Skip this step if not using filtering for trace experiment.

Running a new summary experiment allows parameters to be checked before carrying out the tracing, and gives an indication of measurement overheads.

Set up or modify the job submission script, to include environment variables that define the trace experiment. Using the estimate from scorep score, it is best to set the memory allocation for the experiment, e.g. export SCOREP_TOTAL_MEMORY=375M

Measurements include any available PAPI events, e.g. export SCOREP_METRIC_PAPI=PAPI_L2_DCM,PAPI_L2_DCH,L2_PREFETCH_HIT_L2,L2_PREFETCH_HIT_L3 or “perf” metrics provided by Linux, e.g. export SCOREP_METRIC_PERF=L1-dcache-load-misses,L1-dcache-loads

Off-core counters like cray_zenl3:::UNC_L3_CACHE_MISS[:ALL] have a huge overhead, it seems; in Leeds Spherical Dynamo testing, they slowed execution about 80x.

Apply the filter, e.g. export SCOREP_FILTERING_FILE=../config/scorep.filt

Analyse the results as previously.

Trace Experiment

Set up memory allocation and hardware performance counters as above, and add the following to the submission script: export SCOREP_ENABLE_TRACING=true

Instrumentation via Score-P API

To target a specific region in the code:

#include "scorep/SCOREP_User.inc"

subroutine foo
	! declaration
	SCOREP_USER_REGION_DEFINE( my_region_handle )
	
	SCOREP_USER_REGION_BEGIN( my_region_handle, "foo", SCOREP_USER_REGION_TYPE_COMMON )

	! region of interest
	
	SCOREP_USER_REGION_END( my_region_handle )
end subroutine foo

Scalasca Automated Trace Analysis

Preview Trace Analysis

Scalasca’s scan -n command can be used to verify correct setup of the experiment and suggest some configuration.

scan -n -v <executable> verifies required scorep instrumentation is present. -v = verbose.

Can use in conjunction with srun command and its options (scan and its options come first), along with environment variables.

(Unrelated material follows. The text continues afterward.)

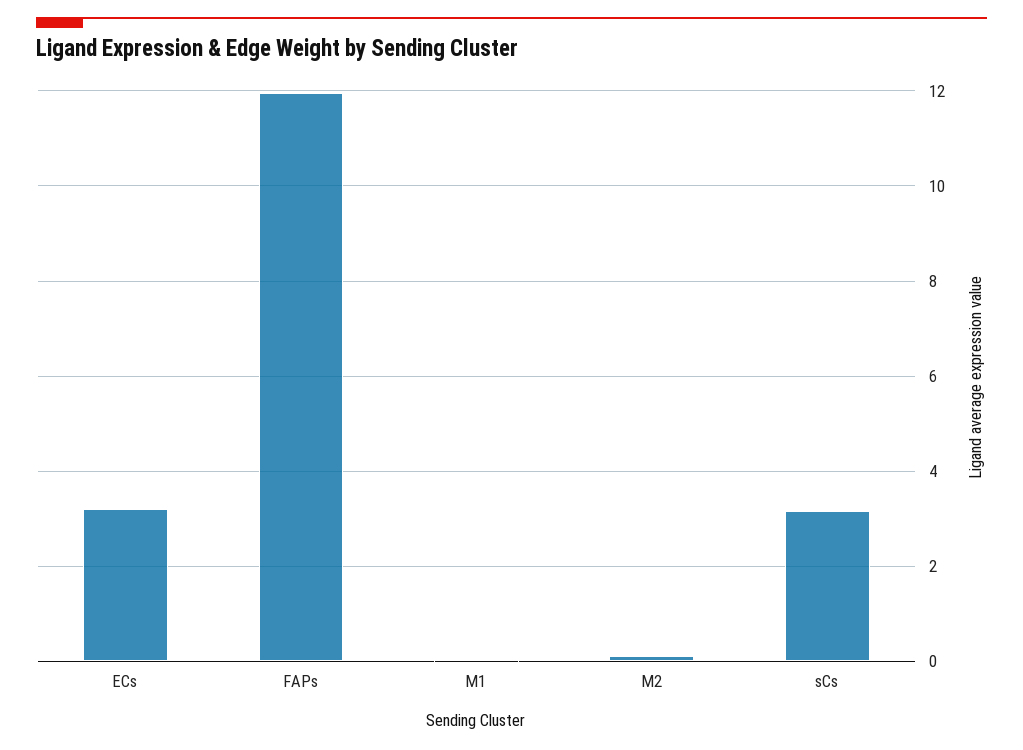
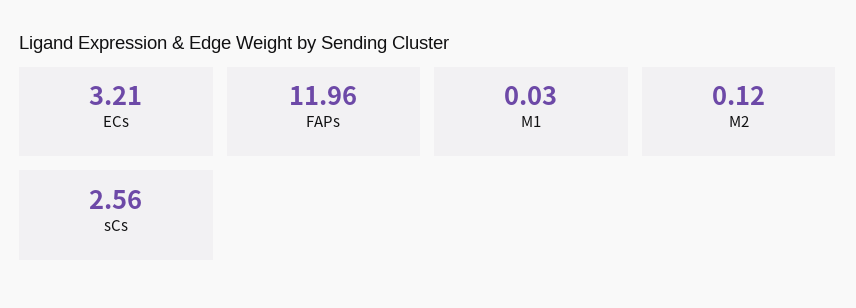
sCs: 3.2 -> 2.56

Also checks that the experiment requested doesn’t already exist.

Scalasca summary profile measurement

Set up job submission script with:

# Scalasca now needs to be loaded as part of job submission script, as scan is called as prefix to srun.
module -q load other-software/1.0
module load scalasca/2.6.1-cray

# Scalasca/Score-P measurement configuration
#export SCOREP_EXPERIMENT_DIRECTORY=scorep_pretrace_sum  # Scalasca can set automatically if not specified
export SCOREP_FILTERING_FILE=../config/scorep.filt  # Best to filter, to avoid excessive overhead
export SCOREP_METRIC_PAPI=PAPI_TOT_INS,PAPI_TOT_CYC,PAPI_FP_OPS  # If required
#export SCOREP_TOTAL_MEMORY=100M  # Not needed for summary
#export SCOREP_ENABLE_TRACING=true  # False or commented out for summary
export SCAN_ANALYZE_OPTS="--time-correct --verbose"

# Launch application
scan  srun  <path to executable>

The --time-correct option accounts for any differences in clocks between compute nodes being used for the job. It is advised to use it routinely to ensure timestamps are synchronised - a necessary part of Scalasca’s analyses.

scorep.log records output to stdout & stderr.

Summary results

Examine results using square: in the general tab at the right of the screen, can bring up advisor, to look at efficiencies.

Use either scorep score or square -s to check the configuration needed for the trace experiment.

Trace measurement

Edit/create job script to enable tracing & adjust memory requirement. Skip hardware performance counters unless absolutely necessary, as they can add a large overhead.

#export SCOREP_EXPERIMENT_DIRECTORY=scorep_trace
export SCOREP_FILTERING_FILE=../config/scorep.filt
#export SCOREP_METRIC_PAPI=PAPI_TOT_INS,PAPI_TOT_CYC,PAPI_FP_OPS
export SCOREP_TOTAL_MEMORY=100M
export SCOREP_ENABLE_TRACING=true
export SCAN_ANALYZE_OPTS="--time-correct --verbose"

Submit job.

The Slurm output file will now show the Scalasca analysis (scout) at the end.

traces subdirectory contains traces as two files for each thread.

Now also get a scout.cubex file.

Trace results

Use square <experiment directory> to examine breakdown of results.